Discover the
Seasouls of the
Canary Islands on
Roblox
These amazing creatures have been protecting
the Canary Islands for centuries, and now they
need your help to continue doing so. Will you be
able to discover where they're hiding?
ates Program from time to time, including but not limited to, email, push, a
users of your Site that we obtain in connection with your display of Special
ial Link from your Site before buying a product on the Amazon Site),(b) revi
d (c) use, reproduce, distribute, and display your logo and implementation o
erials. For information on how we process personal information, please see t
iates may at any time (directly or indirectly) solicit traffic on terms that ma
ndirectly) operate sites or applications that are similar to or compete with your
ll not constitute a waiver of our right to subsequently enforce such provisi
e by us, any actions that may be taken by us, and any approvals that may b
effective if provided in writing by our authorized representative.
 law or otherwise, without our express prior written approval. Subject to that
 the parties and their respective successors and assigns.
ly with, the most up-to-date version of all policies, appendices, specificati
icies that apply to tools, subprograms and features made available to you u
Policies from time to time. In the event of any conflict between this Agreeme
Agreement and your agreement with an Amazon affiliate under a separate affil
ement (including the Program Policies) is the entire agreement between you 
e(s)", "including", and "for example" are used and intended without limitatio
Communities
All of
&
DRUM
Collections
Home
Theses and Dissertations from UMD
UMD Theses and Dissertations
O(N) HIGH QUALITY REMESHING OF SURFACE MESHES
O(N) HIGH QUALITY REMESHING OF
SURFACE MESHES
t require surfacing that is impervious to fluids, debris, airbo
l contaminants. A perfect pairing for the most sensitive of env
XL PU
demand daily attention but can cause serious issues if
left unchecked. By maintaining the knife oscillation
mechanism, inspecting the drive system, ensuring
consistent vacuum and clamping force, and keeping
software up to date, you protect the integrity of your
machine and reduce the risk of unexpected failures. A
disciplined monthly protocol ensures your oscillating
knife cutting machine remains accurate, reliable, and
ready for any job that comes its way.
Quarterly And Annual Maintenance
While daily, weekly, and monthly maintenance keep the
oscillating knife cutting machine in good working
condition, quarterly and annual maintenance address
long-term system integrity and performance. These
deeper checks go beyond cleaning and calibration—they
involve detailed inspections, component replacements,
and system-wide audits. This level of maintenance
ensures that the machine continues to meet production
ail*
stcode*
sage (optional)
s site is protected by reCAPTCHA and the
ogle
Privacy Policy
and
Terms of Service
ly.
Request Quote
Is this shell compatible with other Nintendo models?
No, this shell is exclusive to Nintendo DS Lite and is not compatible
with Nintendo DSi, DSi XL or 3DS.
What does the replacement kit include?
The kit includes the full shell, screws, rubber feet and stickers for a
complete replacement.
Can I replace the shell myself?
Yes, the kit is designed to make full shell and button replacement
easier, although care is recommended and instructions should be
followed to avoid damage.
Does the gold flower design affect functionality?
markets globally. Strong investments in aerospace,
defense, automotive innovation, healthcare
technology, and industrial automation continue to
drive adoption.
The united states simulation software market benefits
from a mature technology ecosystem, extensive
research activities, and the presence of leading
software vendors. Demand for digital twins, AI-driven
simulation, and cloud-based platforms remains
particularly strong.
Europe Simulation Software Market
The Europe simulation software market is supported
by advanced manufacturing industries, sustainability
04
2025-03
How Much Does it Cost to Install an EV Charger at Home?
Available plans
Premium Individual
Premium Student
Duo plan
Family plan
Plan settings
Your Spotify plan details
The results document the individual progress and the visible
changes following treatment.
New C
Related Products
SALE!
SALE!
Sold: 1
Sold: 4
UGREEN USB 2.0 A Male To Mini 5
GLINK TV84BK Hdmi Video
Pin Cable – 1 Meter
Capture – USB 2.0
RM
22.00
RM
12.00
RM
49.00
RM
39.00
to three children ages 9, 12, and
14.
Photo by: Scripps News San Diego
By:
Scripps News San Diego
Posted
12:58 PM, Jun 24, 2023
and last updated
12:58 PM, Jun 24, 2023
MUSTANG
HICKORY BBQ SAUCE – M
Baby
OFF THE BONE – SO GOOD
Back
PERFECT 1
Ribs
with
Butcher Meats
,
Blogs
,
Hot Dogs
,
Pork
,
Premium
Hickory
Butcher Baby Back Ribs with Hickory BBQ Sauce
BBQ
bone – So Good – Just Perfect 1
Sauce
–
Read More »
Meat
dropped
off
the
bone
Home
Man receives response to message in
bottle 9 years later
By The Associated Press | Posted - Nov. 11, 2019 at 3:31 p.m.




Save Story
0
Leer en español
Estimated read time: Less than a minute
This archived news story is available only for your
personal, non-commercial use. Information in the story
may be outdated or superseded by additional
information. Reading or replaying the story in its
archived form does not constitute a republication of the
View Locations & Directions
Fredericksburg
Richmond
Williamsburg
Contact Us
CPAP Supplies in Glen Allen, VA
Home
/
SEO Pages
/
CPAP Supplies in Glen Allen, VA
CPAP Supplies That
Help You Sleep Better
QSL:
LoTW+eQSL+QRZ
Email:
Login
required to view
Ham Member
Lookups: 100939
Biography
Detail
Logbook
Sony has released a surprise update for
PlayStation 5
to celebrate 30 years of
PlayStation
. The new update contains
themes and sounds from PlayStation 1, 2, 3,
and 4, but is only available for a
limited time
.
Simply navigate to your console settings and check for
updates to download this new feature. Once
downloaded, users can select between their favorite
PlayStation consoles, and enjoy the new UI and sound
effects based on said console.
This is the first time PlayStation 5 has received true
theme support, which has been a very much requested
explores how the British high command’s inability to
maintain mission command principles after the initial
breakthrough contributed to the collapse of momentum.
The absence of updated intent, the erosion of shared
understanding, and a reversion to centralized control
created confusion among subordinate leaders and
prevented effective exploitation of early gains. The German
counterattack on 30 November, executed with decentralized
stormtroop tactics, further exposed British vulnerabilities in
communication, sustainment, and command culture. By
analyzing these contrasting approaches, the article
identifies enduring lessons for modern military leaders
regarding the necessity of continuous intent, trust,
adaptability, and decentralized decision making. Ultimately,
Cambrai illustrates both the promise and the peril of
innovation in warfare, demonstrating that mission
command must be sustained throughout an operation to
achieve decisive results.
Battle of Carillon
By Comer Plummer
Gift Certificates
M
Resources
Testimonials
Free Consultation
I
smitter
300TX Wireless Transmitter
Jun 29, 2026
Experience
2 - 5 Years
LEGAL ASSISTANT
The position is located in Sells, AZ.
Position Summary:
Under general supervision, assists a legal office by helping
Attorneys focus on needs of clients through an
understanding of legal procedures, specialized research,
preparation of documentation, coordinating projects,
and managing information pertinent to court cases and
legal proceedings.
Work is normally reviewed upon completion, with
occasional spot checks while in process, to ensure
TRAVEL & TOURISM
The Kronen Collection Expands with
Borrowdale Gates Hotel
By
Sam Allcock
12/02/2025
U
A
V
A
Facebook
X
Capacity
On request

= = = = =

(Work instruction): Write out these lines again, swapping "Borrowdale Gates Hotel" for "Lakeside Hotel" and keeping everything else the same.

(Expected answer):
Discover the
Seasouls of the
Canary Islands on
Roblox
These amazing creatures have been protecting
the Canary Islands for centuries, and now they
need your help to continue doing so. Will you be
able to discover where they're hiding?
ates Program from time to time, including but not limited to, email, push, a
users of your Site that we obtain in connection with your display of Special
ial Link from your Site before buying a product on the Amazon Site),(b) revi
d (c) use, reproduce, distribute, and display your logo and implementation o
erials. For information on how we process personal information, please see t
iates may at any time (directly or indirectly) solicit traffic on terms that ma
ndirectly) operate sites or applications that are similar to or compete with your
ll not constitute a waiver of our right to subsequently enforce such provisi
e by us, any actions that may be taken by us, and any approvals that may b
effective if provided in writing by our authorized representative.
 law or otherwise, without our express prior written approval. Subject to that
 the parties and their respective successors and assigns.
ly with, the most up-to-date version of all policies, appendices, specificati
icies that apply to tools, subprograms and features made available to you u
Policies from time to time. In the event of any conflict between this Agreeme
Agreement and your agreement with an Amazon affiliate under a separate affil
ement (including the Program Policies) is the entire agreement between you 
e(s)", "including", and "for example" are used and intended without limitatio
Communities
All of
&
DRUM
Collections
Home
Theses and Dissertations from UMD
UMD Theses and Dissertations
O(N) HIGH QUALITY REMESHING OF SURFACE MESHES
O(N) HIGH QUALITY REMESHING OF
SURFACE MESHES
t require surfacing that is impervious to fluids, debris, airbo
l contaminants. A perfect pairing for the most sensitive of env
XL PU
demand daily attention but can cause serious issues if
left unchecked. By maintaining the knife oscillation
mechanism, inspecting the drive system, ensuring
consistent vacuum and clamping force, and keeping
software up to date, you protect the integrity of your
machine and reduce the risk of unexpected failures. A
disciplined monthly protocol ensures your oscillating
knife cutting machine remains accurate, reliable, and
ready for any job that comes its way.
Quarterly And Annual Maintenance
While daily, weekly, and monthly maintenance keep the
oscillating knife cutting machine in good working
condition, quarterly and annual maintenance address
long-term system integrity and performance. These
deeper checks go beyond cleaning and calibration—they
involve detailed inspections, component replacements,
and system-wide audits. This level of maintenance
ensures that the machine continues to meet production
ail*
stcode*
sage (optional)
s site is protected by reCAPTCHA and the
ogle
Privacy Policy
and
Terms of Service
ly.
Request Quote
Is this shell compatible with other Nintendo models?
No, this shell is exclusive to Nintendo DS Lite and is not compatible
with Nintendo DSi, DSi XL or 3DS.
What does the replacement kit include?
The kit includes the full shell, screws, rubber feet and stickers for a
complete replacement.
Can I replace the shell myself?
Yes, the kit is designed to make full shell and button replacement
easier, although care is recommended and instructions should be
followed to avoid damage.
Does the gold flower design affect functionality?
markets globally. Strong investments in aerospace,
defense, automotive innovation, healthcare
technology, and industrial automation continue to
drive adoption.
The united states simulation software market benefits
from a mature technology ecosystem, extensive
research activities, and the presence of leading
software vendors. Demand for digital twins, AI-driven
simulation, and cloud-based platforms remains
particularly strong.
Europe Simulation Software Market
The Europe simulation software market is supported
by advanced manufacturing industries, sustainability
04
2025-03
How Much Does it Cost to Install an EV Charger at Home?
Available plans
Premium Individual
Premium Student
Duo plan
Family plan
Plan settings
Your Spotify plan details
The results document the individual progress and the visible
changes following treatment.
New C
Related Products
SALE!
SALE!
Sold: 1
Sold: 4
UGREEN USB 2.0 A Male To Mini 5
GLINK TV84BK Hdmi Video
Pin Cable – 1 Meter
Capture – USB 2.0
RM
22.00
RM
12.00
RM
49.00
RM
39.00
to three children ages 9, 12, and
14.
Photo by: Scripps News San Diego
By:
Scripps News San Diego
Posted
12:58 PM, Jun 24, 2023
and last updated
12:58 PM, Jun 24, 2023
MUSTANG
HICKORY BBQ SAUCE – M
Baby
OFF THE BONE – SO GOOD
Back
PERFECT 1
Ribs
with
Butcher Meats
,
Blogs
,
Hot Dogs
,
Pork
,
Premium
Hickory
Butcher Baby Back Ribs with Hickory BBQ Sauce
BBQ
bone – So Good – Just Perfect 1
Sauce
–
Read More »
Meat
dropped
off
the
bone
Home
Man receives response to message in
bottle 9 years later
By The Associated Press | Posted - Nov. 11, 2019 at 3:31 p.m.




Save Story
0
Leer en español
Estimated read time: Less than a minute
This archived news story is available only for your
personal, non-commercial use. Information in the story
may be outdated or superseded by additional
information. Reading or replaying the story in its
archived form does not constitute a republication of the
View Locations & Directions
Fredericksburg
Richmond
Williamsburg
Contact Us
CPAP Supplies in Glen Allen, VA
Home
/
SEO Pages
/
CPAP Supplies in Glen Allen, VA
CPAP Supplies That
Help You Sleep Better
QSL:
LoTW+eQSL+QRZ
Email:
Login
required to view
Ham Member
Lookups: 100939
Biography
Detail
Logbook
Sony has released a surprise update for
PlayStation 5
to celebrate 30 years of
PlayStation
. The new update contains
themes and sounds from PlayStation 1, 2, 3,
and 4, but is only available for a
limited time
.
Simply navigate to your console settings and check for
updates to download this new feature. Once
downloaded, users can select between their favorite
PlayStation consoles, and enjoy the new UI and sound
effects based on said console.
This is the first time PlayStation 5 has received true
theme support, which has been a very much requested
explores how the British high command’s inability to
maintain mission command principles after the initial
breakthrough contributed to the collapse of momentum.
The absence of updated intent, the erosion of shared
understanding, and a reversion to centralized control
created confusion among subordinate leaders and
prevented effective exploitation of early gains. The German
counterattack on 30 November, executed with decentralized
stormtroop tactics, further exposed British vulnerabilities in
communication, sustainment, and command culture. By
analyzing these contrasting approaches, the article
identifies enduring lessons for modern military leaders
regarding the necessity of continuous intent, trust,
adaptability, and decentralized decision making. Ultimately,
Cambrai illustrates both the promise and the peril of
innovation in warfare, demonstrating that mission
command must be sustained throughout an operation to
achieve decisive results.
Battle of Carillon
By Comer Plummer
Gift Certificates
M
Resources
Testimonials
Free Consultation
I
smitter
300TX Wireless Transmitter
Jun 29, 2026
Experience
2 - 5 Years
LEGAL ASSISTANT
The position is located in Sells, AZ.
Position Summary:
Under general supervision, assists a legal office by helping
Attorneys focus on needs of clients through an
understanding of legal procedures, specialized research,
preparation of documentation, coordinating projects,
and managing information pertinent to court cases and
legal proceedings.
Work is normally reviewed upon completion, with
occasional spot checks while in process, to ensure
TRAVEL & TOURISM
The Kronen Collection Expands with
Lakeside Hotel
By
Sam Allcock
12/02/2025
U
A
V
A
Facebook
X
Capacity
On request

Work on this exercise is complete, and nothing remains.